#### MATERIAL SHOWN ####

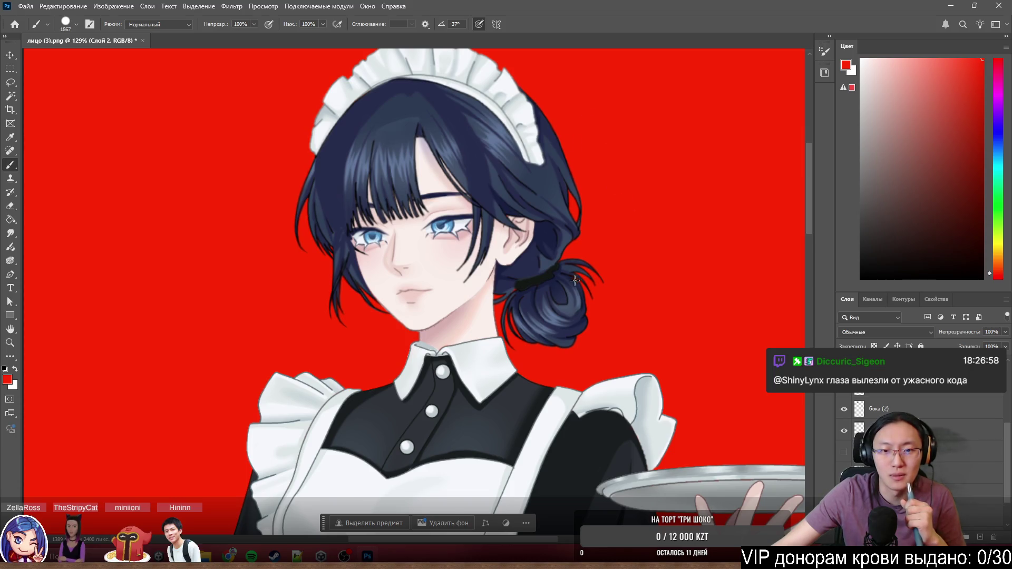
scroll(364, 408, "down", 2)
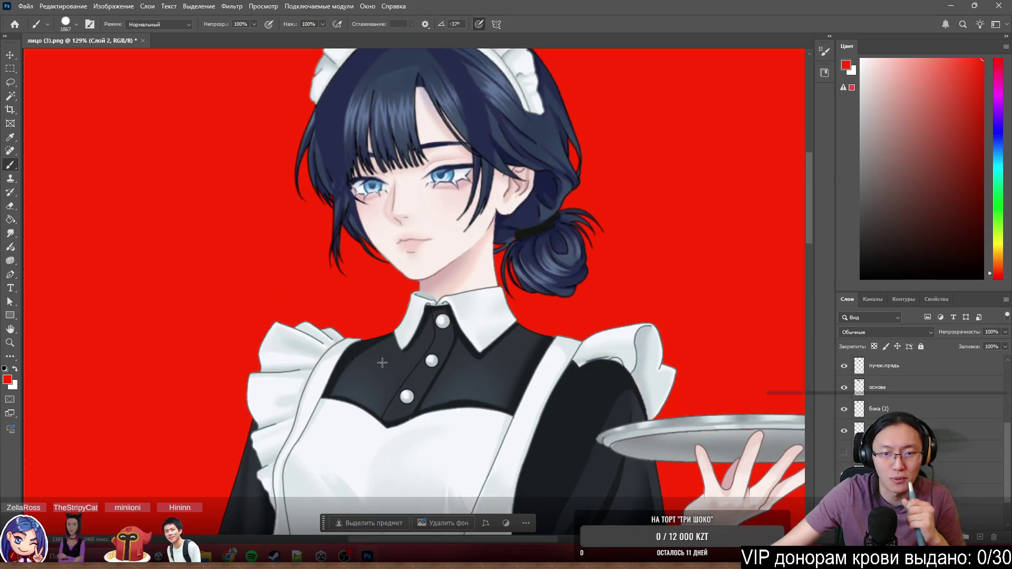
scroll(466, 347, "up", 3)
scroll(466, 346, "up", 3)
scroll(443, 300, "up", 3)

####
#### MATERIAL SHOWN ####

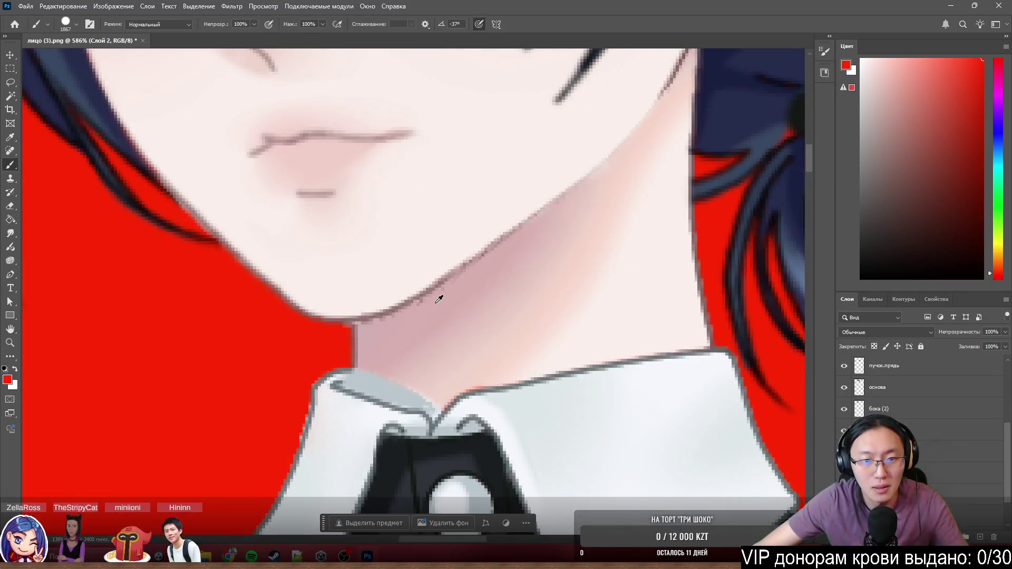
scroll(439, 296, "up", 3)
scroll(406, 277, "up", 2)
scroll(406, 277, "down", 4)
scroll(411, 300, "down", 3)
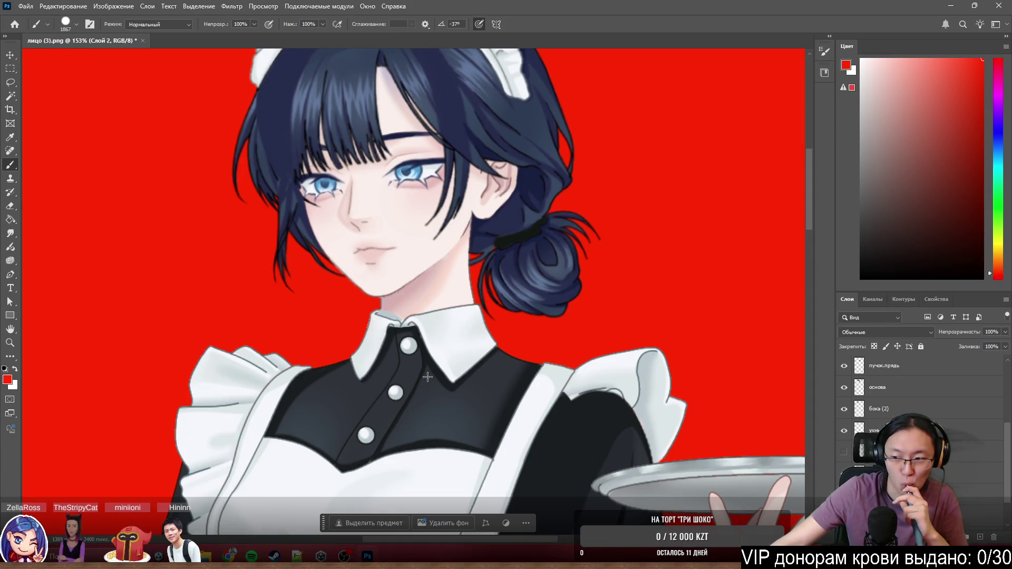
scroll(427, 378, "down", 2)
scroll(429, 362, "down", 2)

####

### THE PROBLEM
Bring together all lines in the records where the word "down" is found.

### RESULT FOR THIS TASK
scroll(364, 408, "down", 2)
scroll(406, 277, "down", 4)
scroll(411, 300, "down", 3)
scroll(427, 378, "down", 2)
scroll(429, 362, "down", 2)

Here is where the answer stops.